Business Finance

Oil Search’s assets ‘highly profitable’ despite weak prices says MD

Peter Botten, Managing Director of PNG’s largest company Oil Search, tells Business Advantage PNG that the company’s PNG assets are ‘highly profitable’ despite low petroleum and gas prices. He says the company is developing a five-year plan for ensuring sustainability, managing exploration and working with the community.

Botten believes that PNG is well situated to ‘weather the storm’ of a low oil and gas price environment because of the proximity to Asian markets and the low cost base.

But he says he has closely examined the implications of the current situation.

‘I actually think calibration of the oil and gas space has been very healthy for the long-term industry.’

‘Like every organisation in the oil and gas space, we went through an initial review of how to drive further cost efficiencies and production uplifts through a period of relatively low commodity pricing, and that is an ongoing review,’ he tells Business Advantage PNG.

‘I actually think calibration of the oil and gas space has been very healthy for the long-term industry.’

Oil prices

Botten is ‘not particularly optimistic’ about the oil price in the short term, adding that OPEC needs to ‘demonstrate solid discipline around production.’ And, even if OPEC’s supply is restricted, any effect may be ‘swamped by production additions in the US,’ he adds.

‘We are at the bottom end of the cost curve and are very efficient.’

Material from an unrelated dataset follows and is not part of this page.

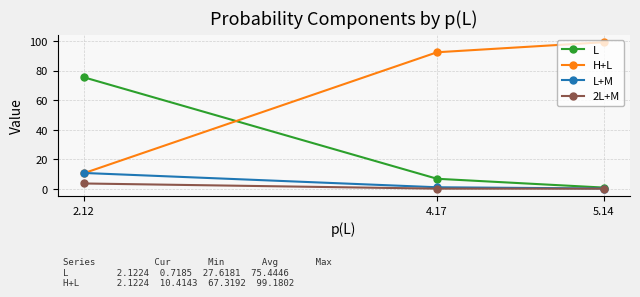

What is the difference between the maximum and second lowest values in the 2L+M series?

3.5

‘All the industry is going through a review of what makes money, what makes a decent return. But I’m pleased to say that most of the PNG assets—both our oil and our PNG LNG production assets—are highly profitable at low oil prices.

‘We are at the bottom end of the cost curve and are very efficient. Our assets are not being overly stressed and we are able to pay back our banks and maintain a strong balance sheet. That’s not the case for a range of oil companies in Australia and indeed around the world.’

Cyclical

Botten says the oil and gas industry has a history of being cyclical.

Oil Search's exploration site in the Highlands. Credit: Bob Armstrong

Oil Search’s exploration site in PNG’s Highlands. Credit: Bob Armstrong

‘This is one of the more radical downturns, but there were some in the late 1980s and some in the early ’90s. Back in 1997, there was a very large oil crash when oil prices were predicted to go to US$5 a barrel.

‘This one is unusual for the fact that it’s driven primarily by a technological change [improvement in processing shale oil] which has led to an oversupply environment; that is a little different to the ones in the past.

‘But overall I think it’s a calibration that actually the industry had to have, and clearly it’s removed cost and actually makes good projects built in a very low cost environment really quite attractive, as long as you can manage your costs.

‘Botten says a five-year plan has been developed.’

‘It concentrates us on how we can run our oil business sustainably out into the future, and look at how we can maximise oil production and organise ourselves as the oil fields mature further.’

Exploration

Botten says the company will continue its exploration efforts in the Highlands, in the Gulf of Papua ‘both onshore/offshore’ and in the ‘deep water offshore to feed what the optimal LNG development scenarios might be over the next 10 years or so.’

He says this involves asking a series of strategic questions: ‘When do we drill wells? What type of wells will we drill? Where will they be and how would they feed into a growing LNG business? Clearly, we don’t want to have discoveries that sit there for 15 years.’

Botten says a five-year plan has been developed. ‘It highlights how we want to address some of the local issues such as delivery of power, development of small scale LNG for local power development.

‘It also look at things like: the Hela Provincial Health Authority (which we’re supporting), infrastructure support, roads, schools, hospitals. All our in-country efforts are designed not just to give back to the country, but also to ensure that we’re bringing our communities along with us and helping Government to do that.’

Community key to Oil Search’s approach in PNG

Oil Search’s Managing Director Peter Botten argues that the company has developed a business ethic that has both a financial dimension—getting an appropriate return for the risk being taken—and a social element.

‘Our future is absolutely tied to the fate of Papua New Guinea, and it therefore is in our absolute interest to ensure that our programs and strategies bring the communities along with us.

‘As PNG’s biggest company, and PNG’s biggest investor, we think it is the right thing to do from a social and a business perspective. The strategies for how we manage these things, both through the Oil Search Foundation and through our normal operations, are very comprehensive.

‘It’s very, very connected right through the DNA of the organisation; this is not a cosmetic thing.’